What comes up must come down, right? As the seven-year bull market finds its strength tested the past two weeks, many momentum stocks, which have seen their share prices soar, found their valuations crashing back to earth rather abruptly. Investors placing their bets on high-flying momentum stocks are putting their portfolios at significant risk. Most investors will agree that we are closer to the end of the bull market than the beginning, and so it is time to put momentum stocks in the Danger Zone.

Momentum Stocks Are Risky Bets

The main idea behind momentum investing is that yesterday’s price movement will repeat in the future. As a stock moves up, momentum increases, and investors pile in, driving the price even higher. This investment strategy overlooks the actual economics of the business underlying the stock. As such, momentum strategies are based on speculation. The problem with speculation is that there tends not to be any method for predicting when the speculative fervor will end and, when it ends, it tends to swing from positive to negative very quickly, and stocks get crushed.

When The Bull Market Takes A Rest, Momentum Stocks Get Wiped Out

Prior to August 17, the markets had traded relatively flat on the year. However in the following six days, the three major market indices, The Dow Jones, S&P 500, and Nasdaq would each enter correction territory. When the dust settled, a total of $2 trillion in market value had been wiped away. Figure 1 shows how some of the market’s best performing stocks of the year faired much worse than the overall market.

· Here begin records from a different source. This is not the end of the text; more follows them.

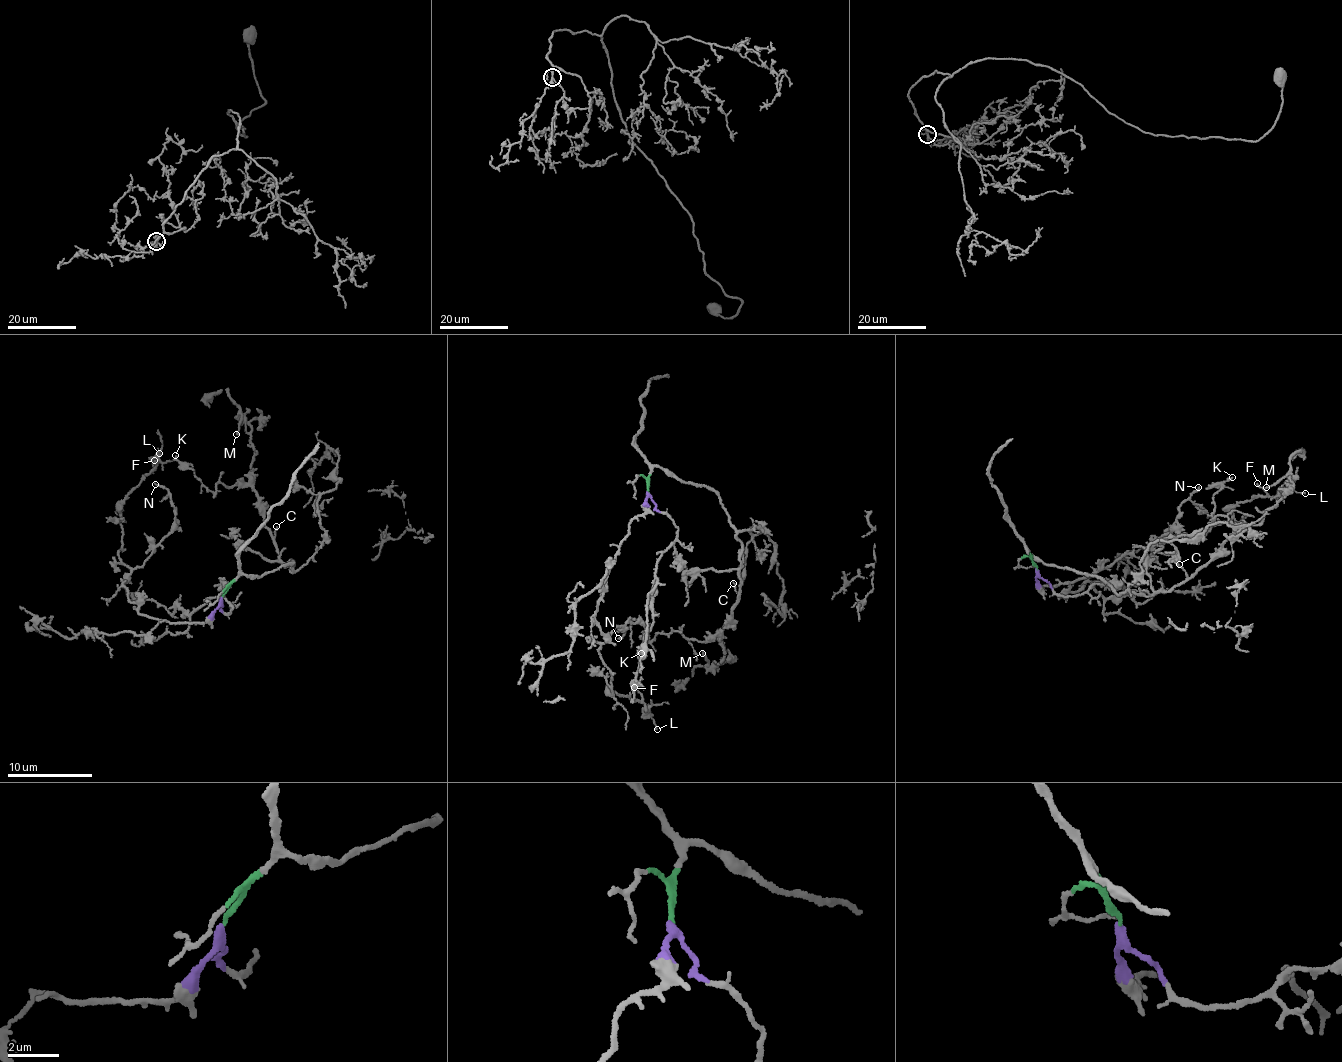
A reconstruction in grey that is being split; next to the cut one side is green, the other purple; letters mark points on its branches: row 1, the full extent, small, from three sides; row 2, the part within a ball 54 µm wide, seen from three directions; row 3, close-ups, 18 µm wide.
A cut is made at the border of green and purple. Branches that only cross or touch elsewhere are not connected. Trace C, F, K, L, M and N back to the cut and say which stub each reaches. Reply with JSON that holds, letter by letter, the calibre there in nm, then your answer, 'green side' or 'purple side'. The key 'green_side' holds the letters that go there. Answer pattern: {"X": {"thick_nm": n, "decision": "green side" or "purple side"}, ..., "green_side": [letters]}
{"C": {"thick_nm": 120, "decision": "green side"}, "F": {"thick_nm": 160, "decision": "purple side"}, "K": {"thick_nm": 200, "decision": "green side"}, "L": {"thick_nm": 110, "decision": "purple side"}, "M": {"thick_nm": 150, "decision": "green side"}, "N": {"thick_nm": 180, "decision": "purple side"}, "green_side": ["C", "K", "M"]}

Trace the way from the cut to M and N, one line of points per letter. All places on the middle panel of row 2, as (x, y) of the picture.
M: (648, 493), (653, 466), (705, 484), (740, 542), (738, 601), (720, 639), (722, 660), (702, 652)
N: (648, 493), (598, 603), (595, 616), (606, 634), (638, 621), (617, 638)

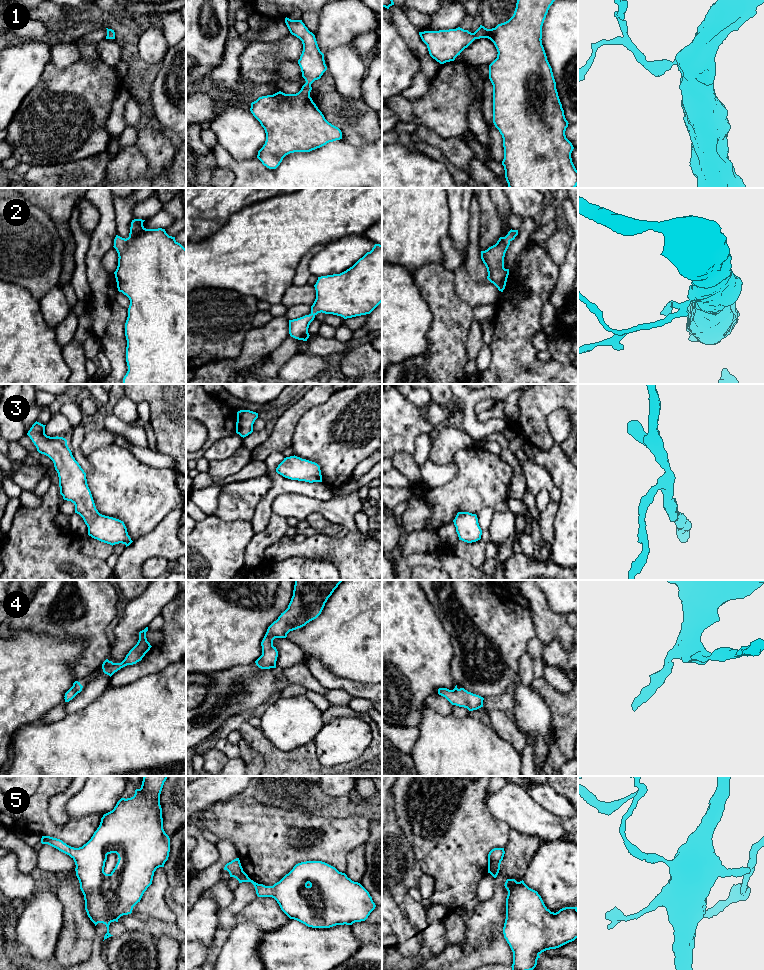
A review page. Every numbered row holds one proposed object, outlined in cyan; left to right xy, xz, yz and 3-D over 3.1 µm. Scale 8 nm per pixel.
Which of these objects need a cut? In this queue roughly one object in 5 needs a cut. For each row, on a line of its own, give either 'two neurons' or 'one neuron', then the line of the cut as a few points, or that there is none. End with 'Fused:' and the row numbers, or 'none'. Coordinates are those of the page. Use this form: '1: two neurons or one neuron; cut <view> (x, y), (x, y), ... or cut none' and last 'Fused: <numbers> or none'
1: one neuron; cut none
2: one neuron; cut none
3: one neuron; cut none
4: one neuron; cut none
5: one neuron; cut none
Fused: none

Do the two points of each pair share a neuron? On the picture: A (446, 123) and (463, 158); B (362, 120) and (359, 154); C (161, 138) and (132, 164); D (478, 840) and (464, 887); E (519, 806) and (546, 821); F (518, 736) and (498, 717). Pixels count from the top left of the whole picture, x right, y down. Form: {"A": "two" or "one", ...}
{"A": "two", "B": "two", "C": "two", "D": "one", "E": "one", "F": "one"}

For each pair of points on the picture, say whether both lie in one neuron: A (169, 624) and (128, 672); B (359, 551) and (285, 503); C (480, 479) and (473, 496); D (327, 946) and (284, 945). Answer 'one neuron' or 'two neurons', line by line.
A: one neuron
B: one neuron
C: one neuron
D: one neuron

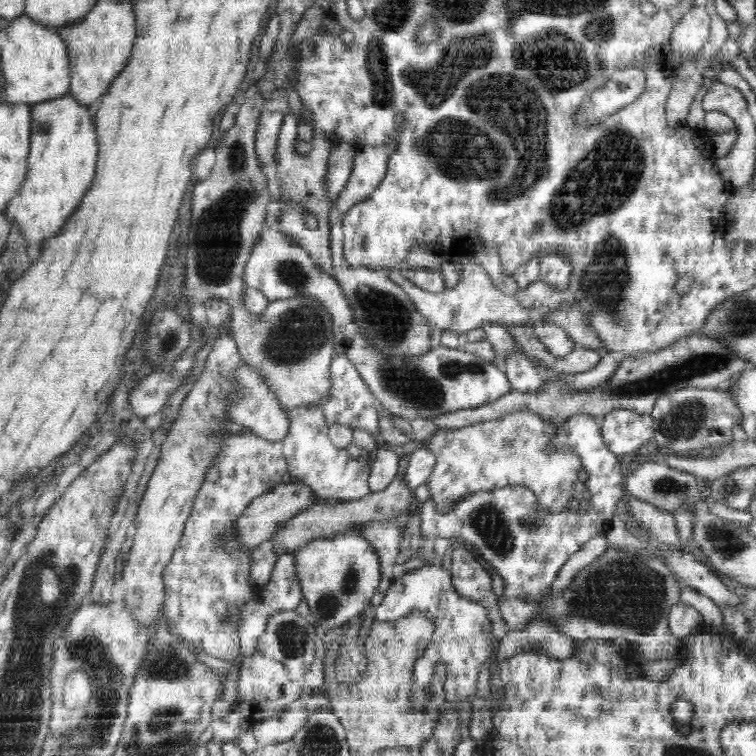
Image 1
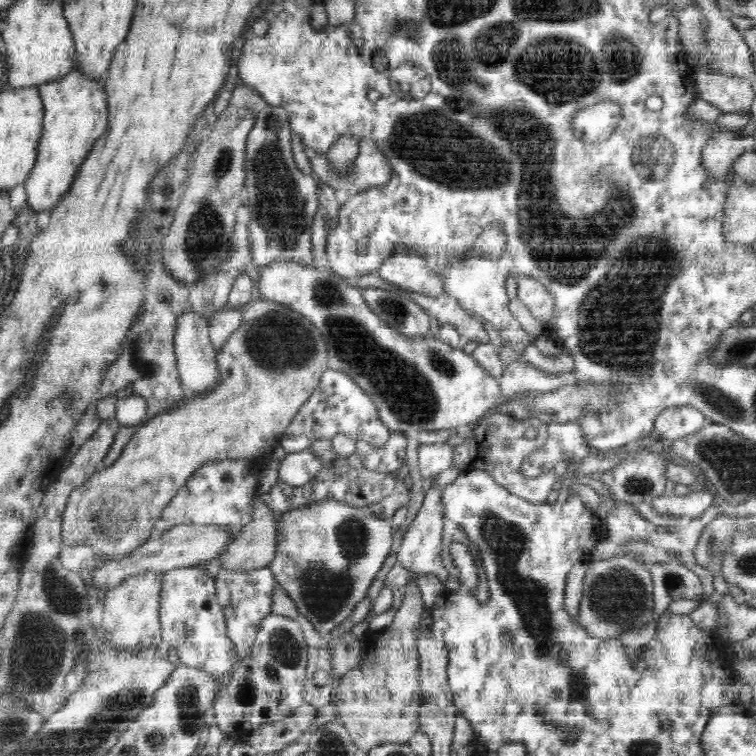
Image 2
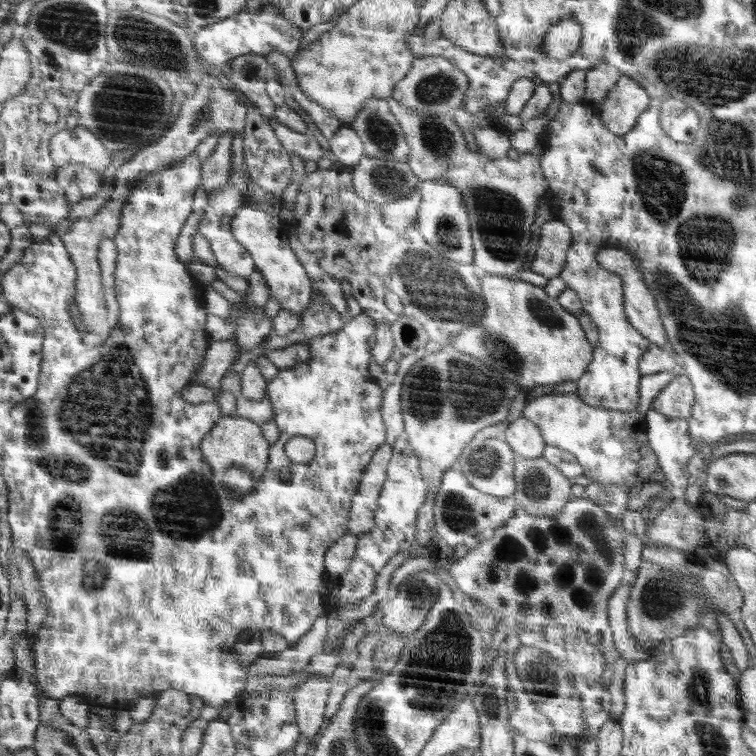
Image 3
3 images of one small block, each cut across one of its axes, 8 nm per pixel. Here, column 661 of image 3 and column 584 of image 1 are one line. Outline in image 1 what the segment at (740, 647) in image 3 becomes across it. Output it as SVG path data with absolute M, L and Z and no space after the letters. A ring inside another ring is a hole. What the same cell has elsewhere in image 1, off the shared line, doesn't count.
M616 509L614 516L610 519L606 535L593 536L578 552L568 558L552 583L551 594L541 601L524 601L520 597L505 597L504 581L496 569L484 558L482 559L481 553L469 544L468 540L457 538L456 541L472 552L476 560L482 563L490 574L490 585L498 599L498 609L508 625L509 631L499 640L495 655L497 660L510 658L526 649L543 652L552 658L568 658L574 654L576 644L591 639L604 639L612 641L617 652L622 654L622 662L626 664L626 674L630 672L634 676L664 682L672 676L674 668L678 668L686 660L684 654L681 654L684 648L683 640L674 637L669 629L668 614L674 605L680 602L690 605L703 616L704 622L722 628L721 606L690 586L680 588L680 583L674 577L670 566L656 555L657 547L650 546L649 542L642 542L634 534L630 534Z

Figure 1: High Flyers’ Valuations Slashed in Correction

Sources: New Constructs, LLC and market data

The four stocks in Figure 1 receive our Dangerous-or-worse rating; yet all of them had seen year-to-date share increases ranging from 30% to over 150%. These stocks were trading, not based on fundamentals, but on momentum. When the overall market’s momentum stopped, these stocks felt the brunt of the decline.